[Data items]
##########

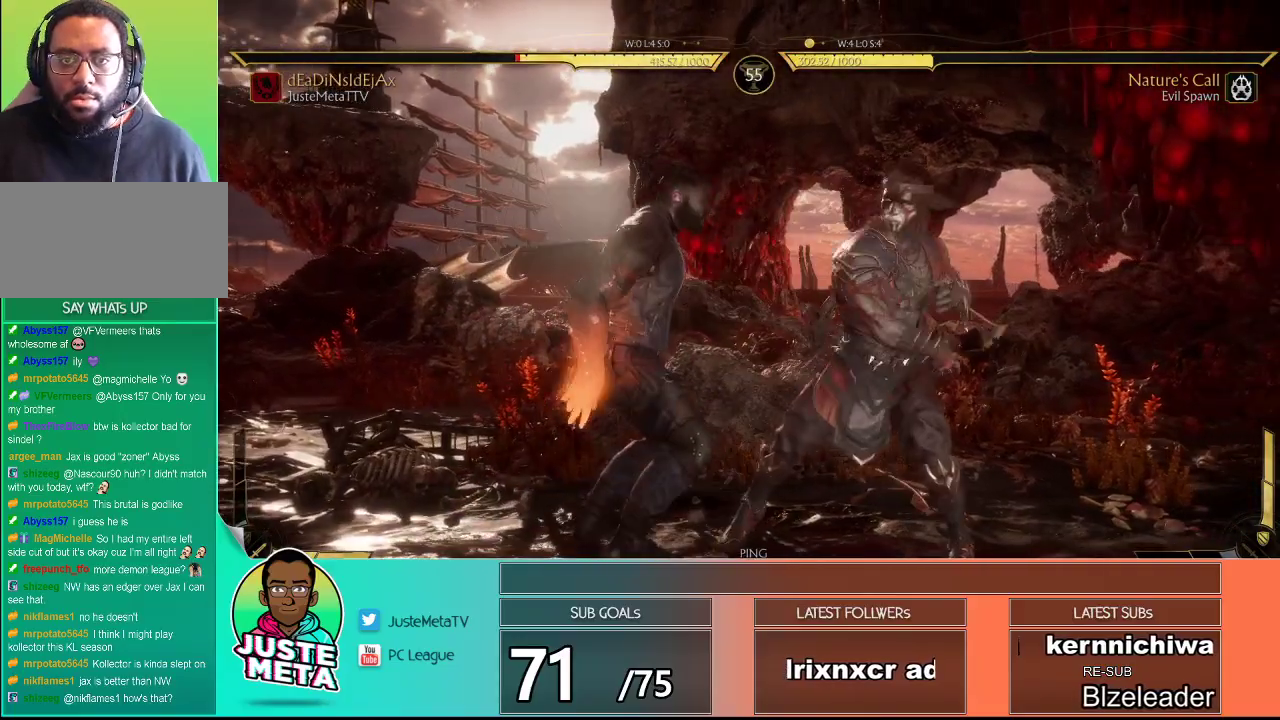
{"buttons": ["R2"], "left_stick": "center", "events": [[50, "R2", "down"], [133, "left_stick", "center"]]}
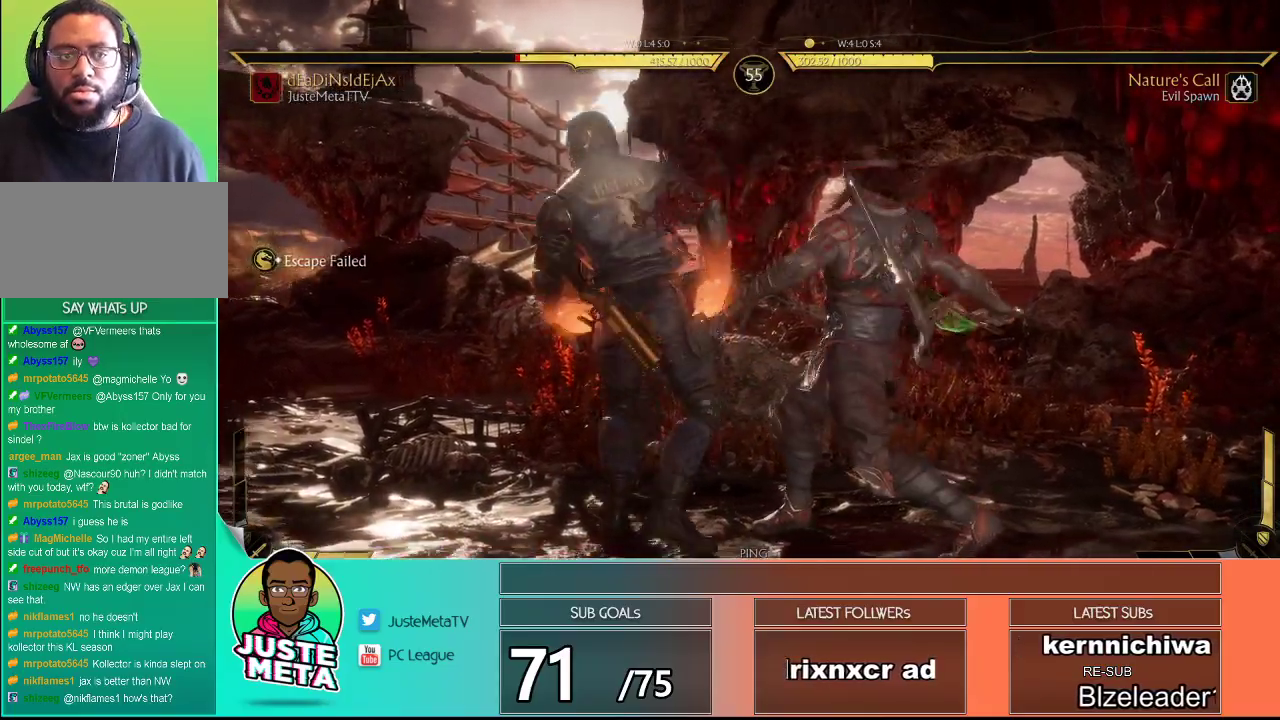
{"buttons": ["R2"], "left_stick": "center", "events": []}
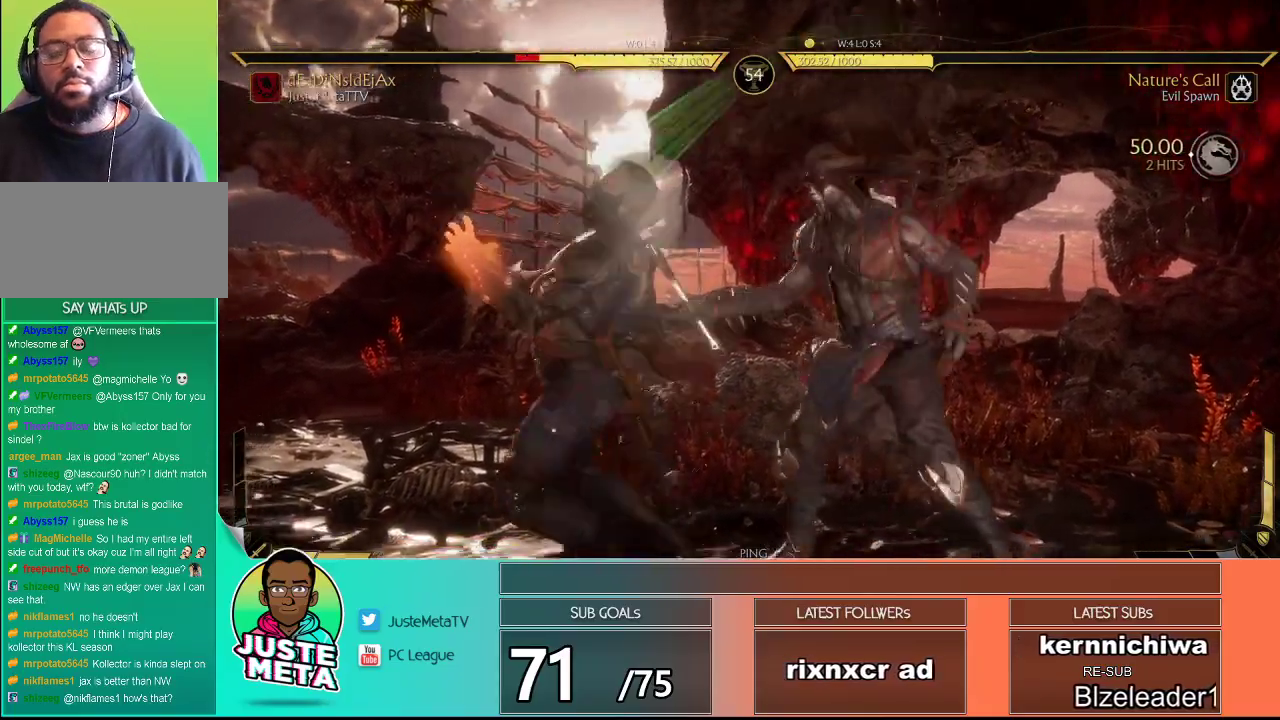
{"buttons": ["R2"], "left_stick": "center", "events": []}
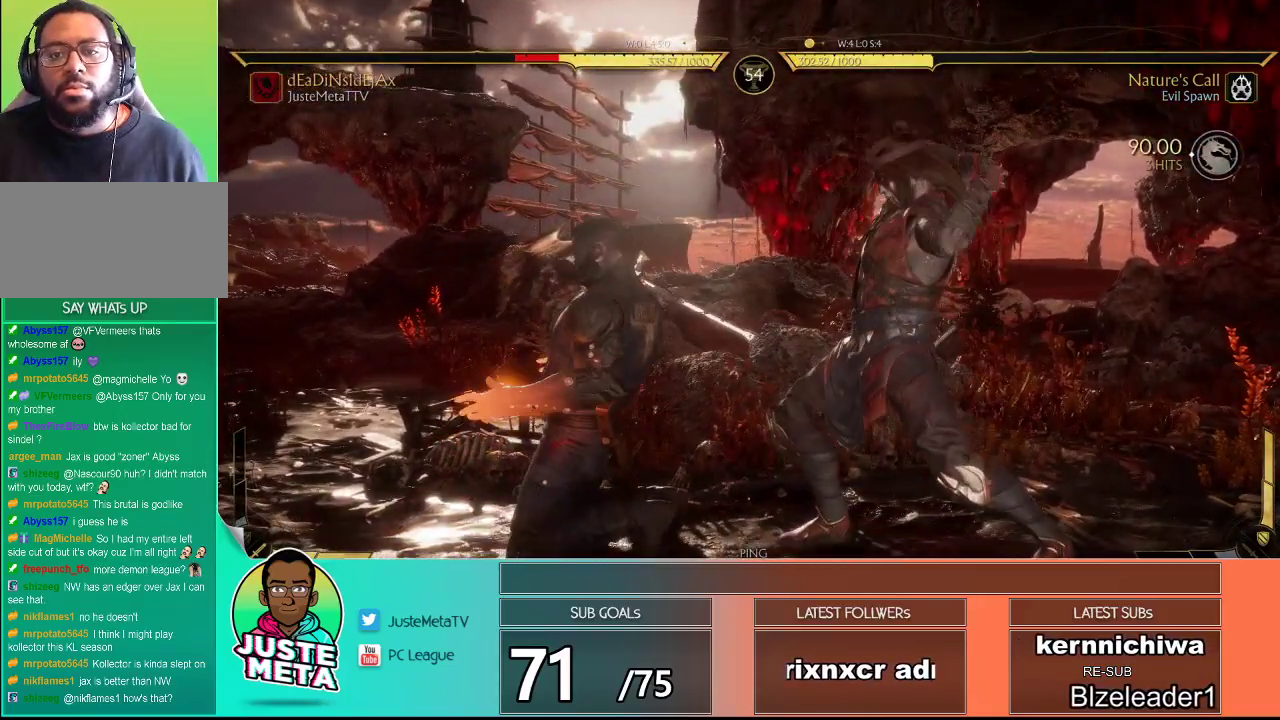
{"buttons": ["R2"], "left_stick": "center", "events": []}
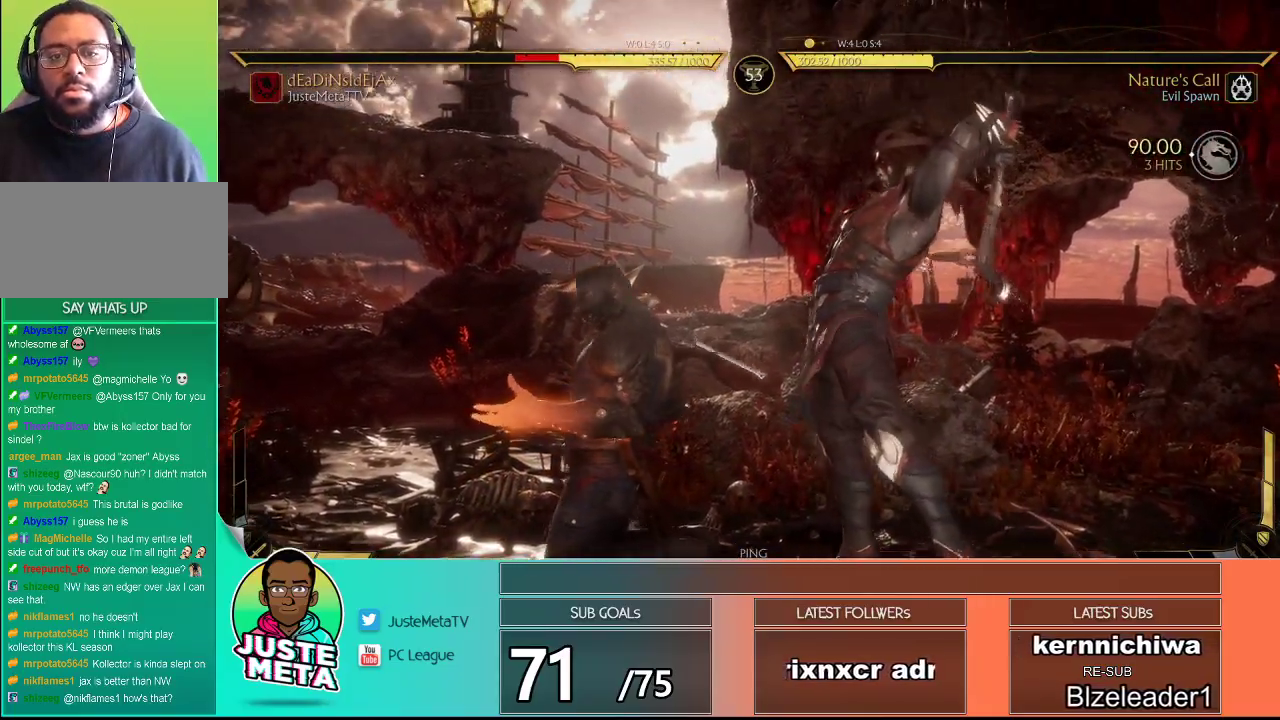
{"buttons": ["R2"], "left_stick": "center", "events": []}
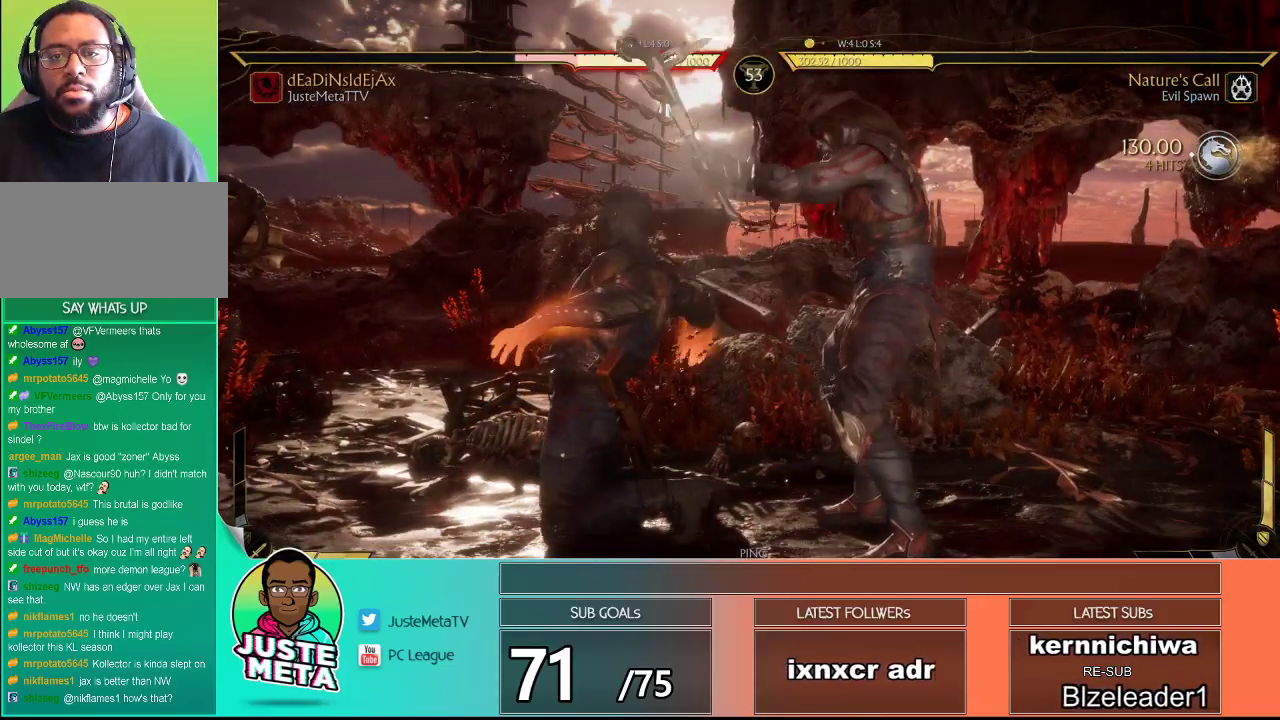
{"buttons": [], "left_stick": "center", "events": [[33, "R2", "up"]]}
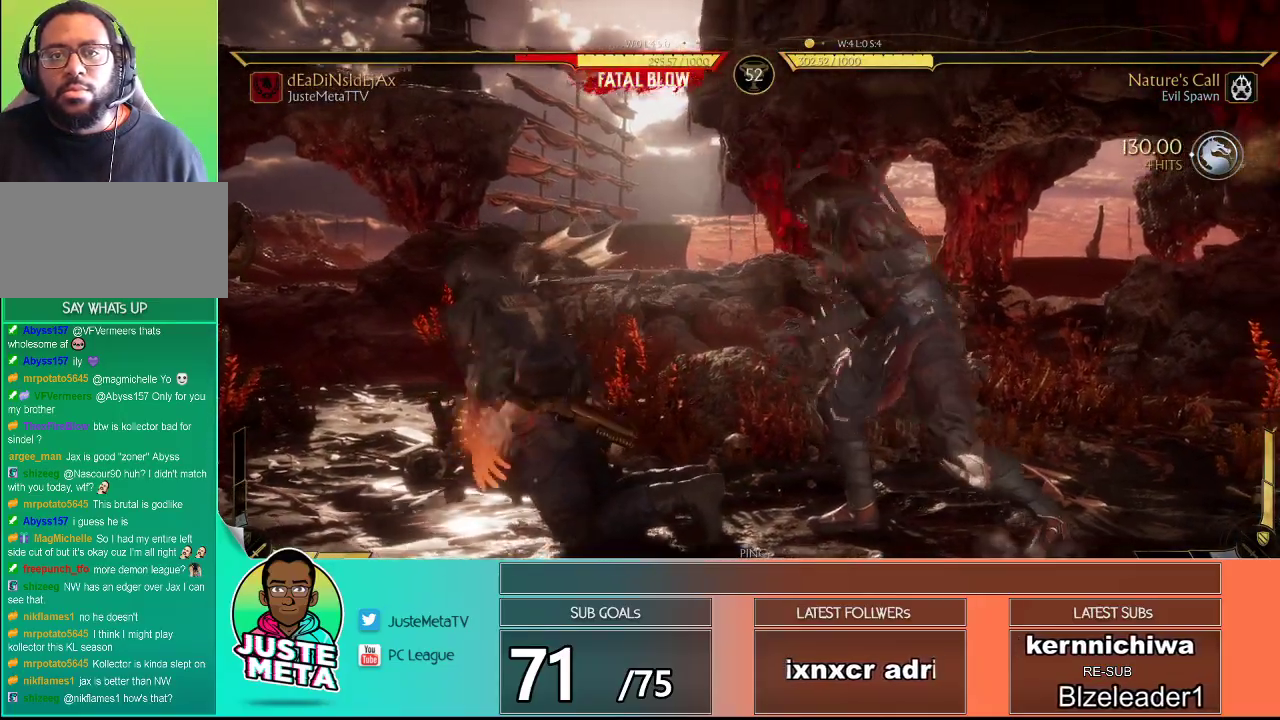
{"buttons": [], "left_stick": "center", "events": []}
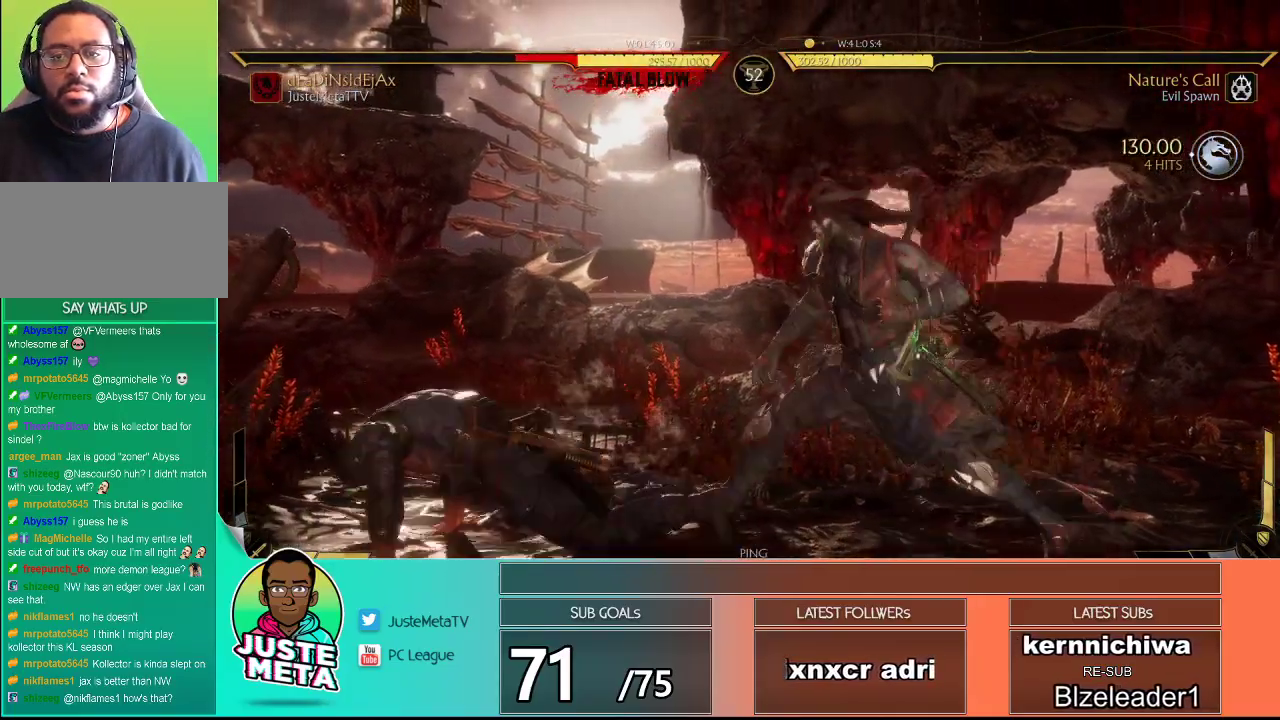
{"buttons": [], "left_stick": "center", "events": [[267, "SQUARE", "down"], [367, "TRIANGLE", "down"], [433, "SQUARE", "up"], [450, "left_stick", "right"], [483, "TRIANGLE", "up"], [500, "left_stick", "center"]]}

##########

# Assignment:
Return each entry above unchanged. Leave the pictures out.

# Response for this exercise:
{"buttons": ["R2"], "left_stick": "center", "events": [[50, "R2", "down"], [133, "left_stick", "center"]]}
{"buttons": ["R2"], "left_stick": "center", "events": []}
{"buttons": ["R2"], "left_stick": "center", "events": []}
{"buttons": ["R2"], "left_stick": "center", "events": []}
{"buttons": ["R2"], "left_stick": "center", "events": []}
{"buttons": [], "left_stick": "center", "events": [[33, "R2", "up"]]}
{"buttons": [], "left_stick": "center", "events": []}
{"buttons": [], "left_stick": "center", "events": [[267, "SQUARE", "down"], [367, "TRIANGLE", "down"], [433, "SQUARE", "up"], [450, "left_stick", "right"], [483, "TRIANGLE", "up"], [500, "left_stick", "center"]]}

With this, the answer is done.